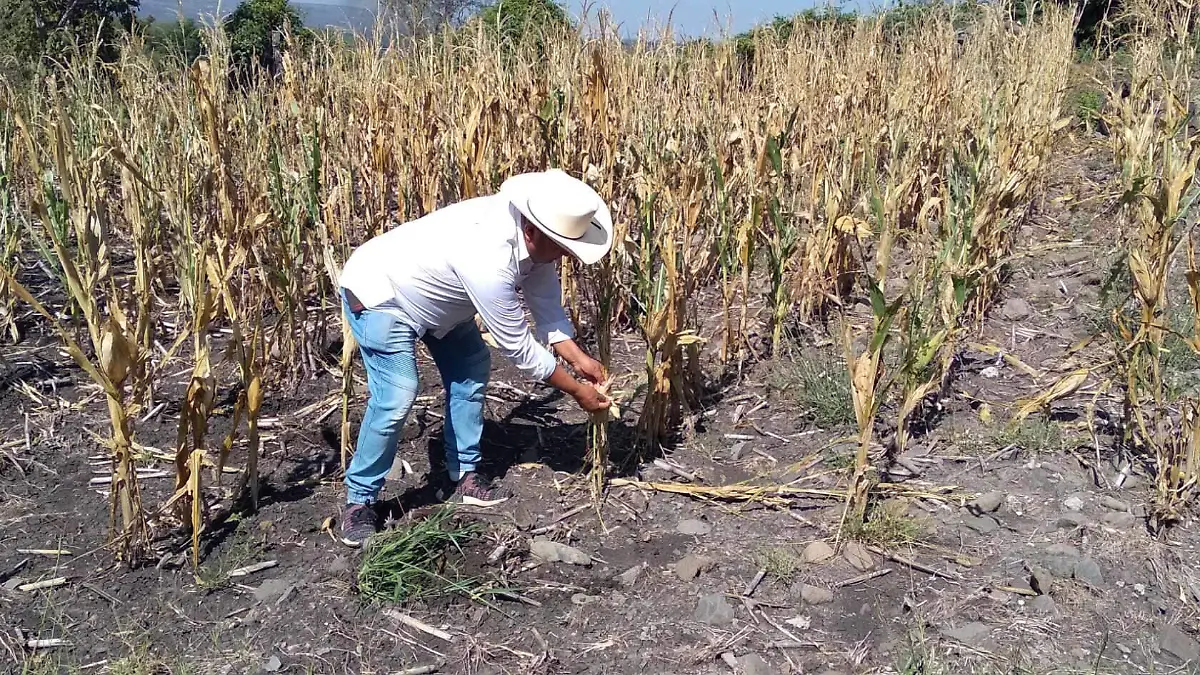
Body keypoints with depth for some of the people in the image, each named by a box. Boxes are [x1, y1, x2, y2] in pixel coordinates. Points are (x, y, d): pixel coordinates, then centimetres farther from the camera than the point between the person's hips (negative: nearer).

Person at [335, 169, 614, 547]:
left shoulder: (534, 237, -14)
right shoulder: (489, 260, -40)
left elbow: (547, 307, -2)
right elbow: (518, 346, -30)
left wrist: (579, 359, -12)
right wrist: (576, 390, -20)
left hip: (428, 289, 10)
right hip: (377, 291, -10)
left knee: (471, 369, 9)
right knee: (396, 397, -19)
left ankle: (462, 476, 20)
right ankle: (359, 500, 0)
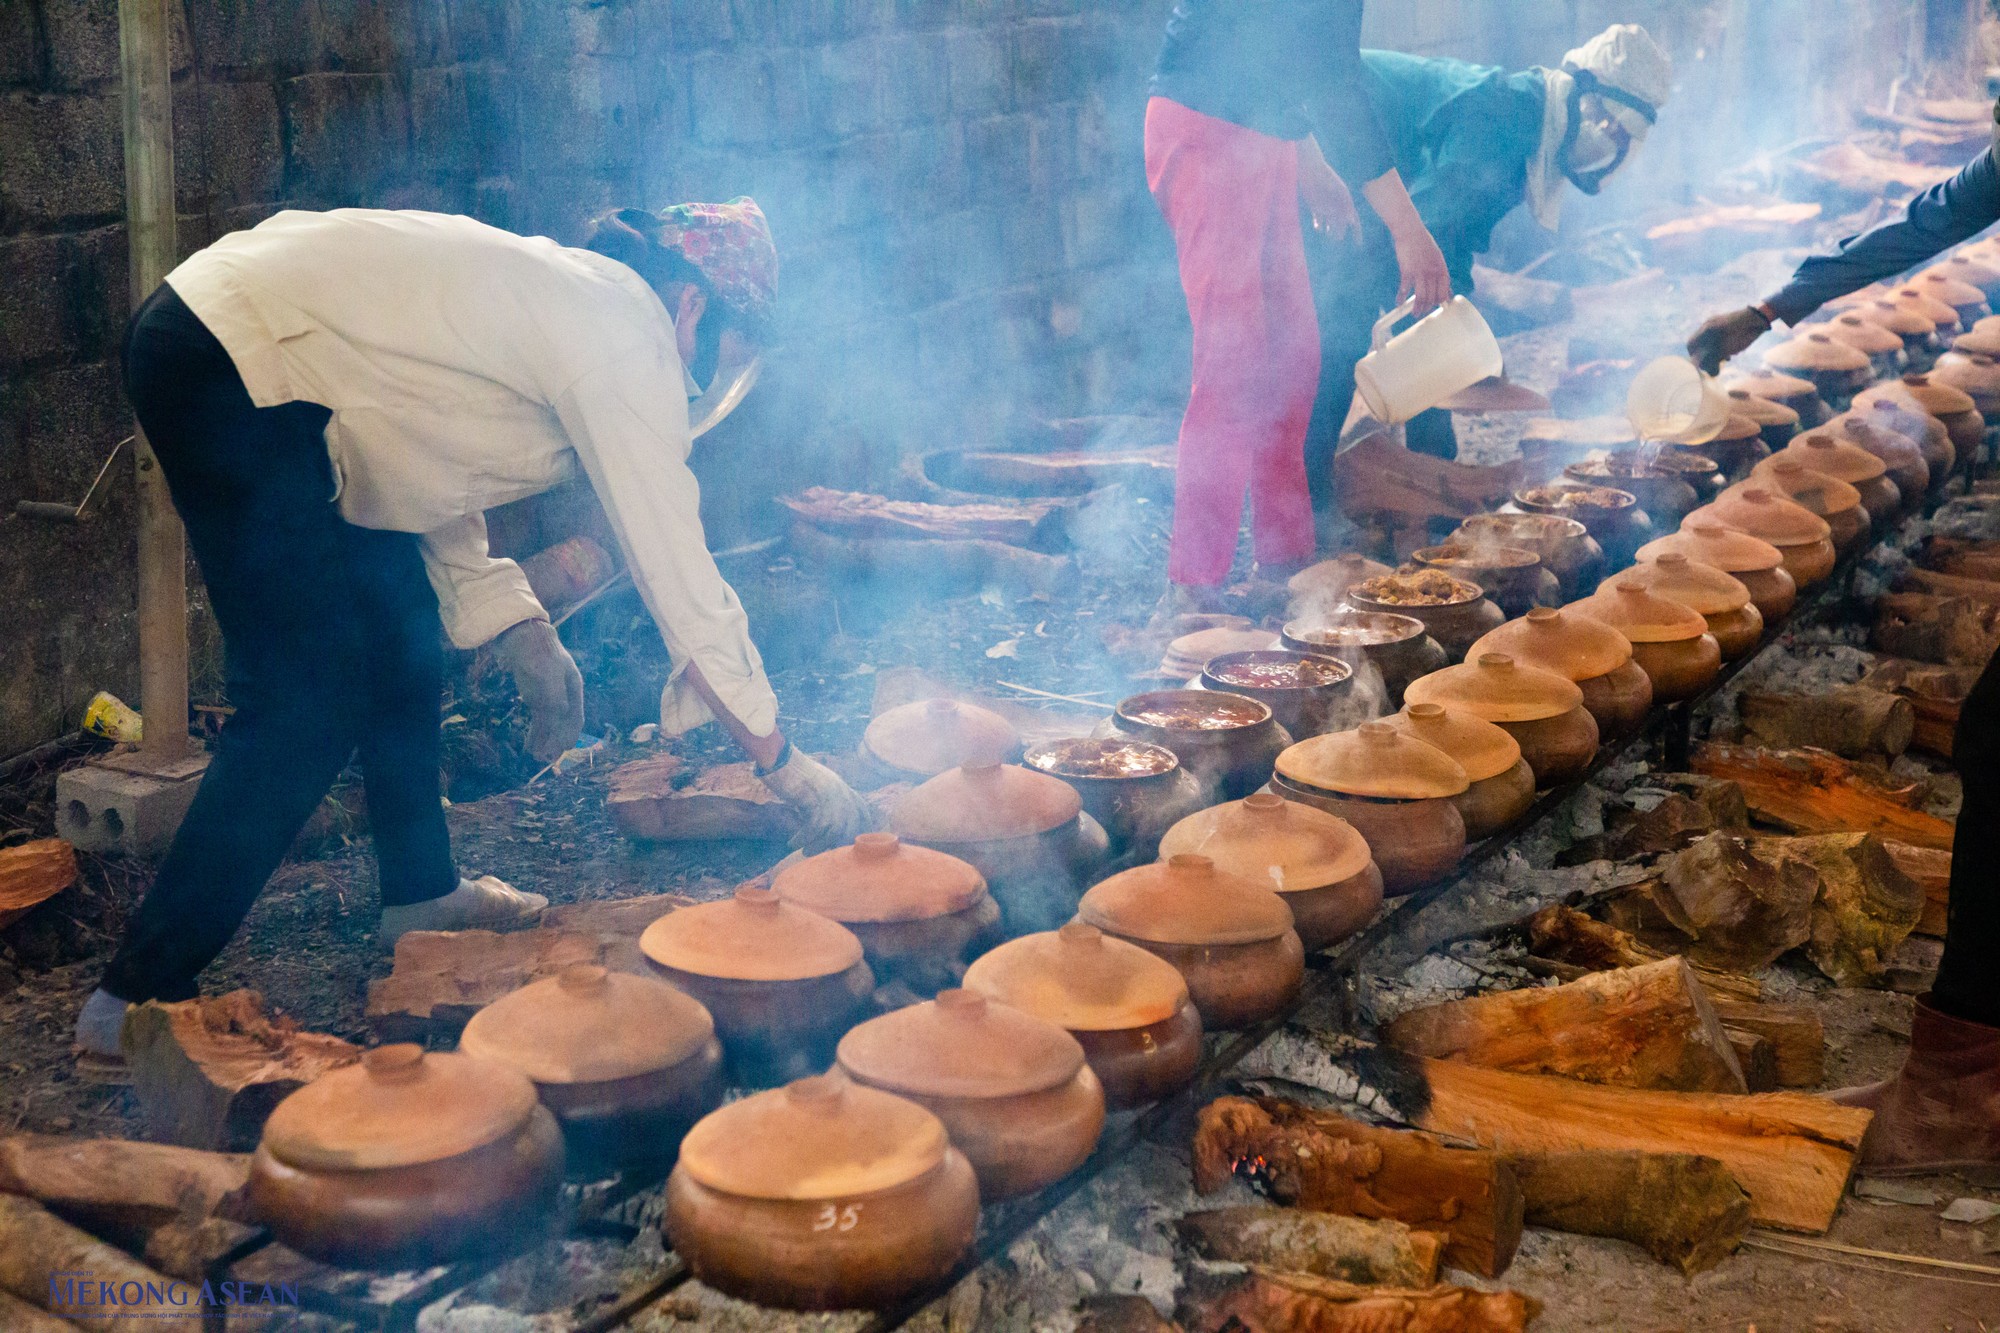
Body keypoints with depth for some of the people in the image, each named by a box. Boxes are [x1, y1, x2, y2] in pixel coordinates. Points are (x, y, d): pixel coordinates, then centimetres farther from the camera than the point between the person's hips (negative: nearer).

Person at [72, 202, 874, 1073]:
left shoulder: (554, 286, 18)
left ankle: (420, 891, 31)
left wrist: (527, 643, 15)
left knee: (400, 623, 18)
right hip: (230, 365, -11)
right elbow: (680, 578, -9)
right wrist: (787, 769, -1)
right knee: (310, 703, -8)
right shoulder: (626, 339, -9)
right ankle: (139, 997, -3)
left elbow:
|---|
* TASK BRIEF *
Would you show every line in the data above that contains the string "ankle"?

* RESULT OF THE EXERCISE *
left ankle: (462, 476, 20)
right ankle: (359, 500, 0)
left ankle: (420, 891, 31)
right ankle: (139, 997, -3)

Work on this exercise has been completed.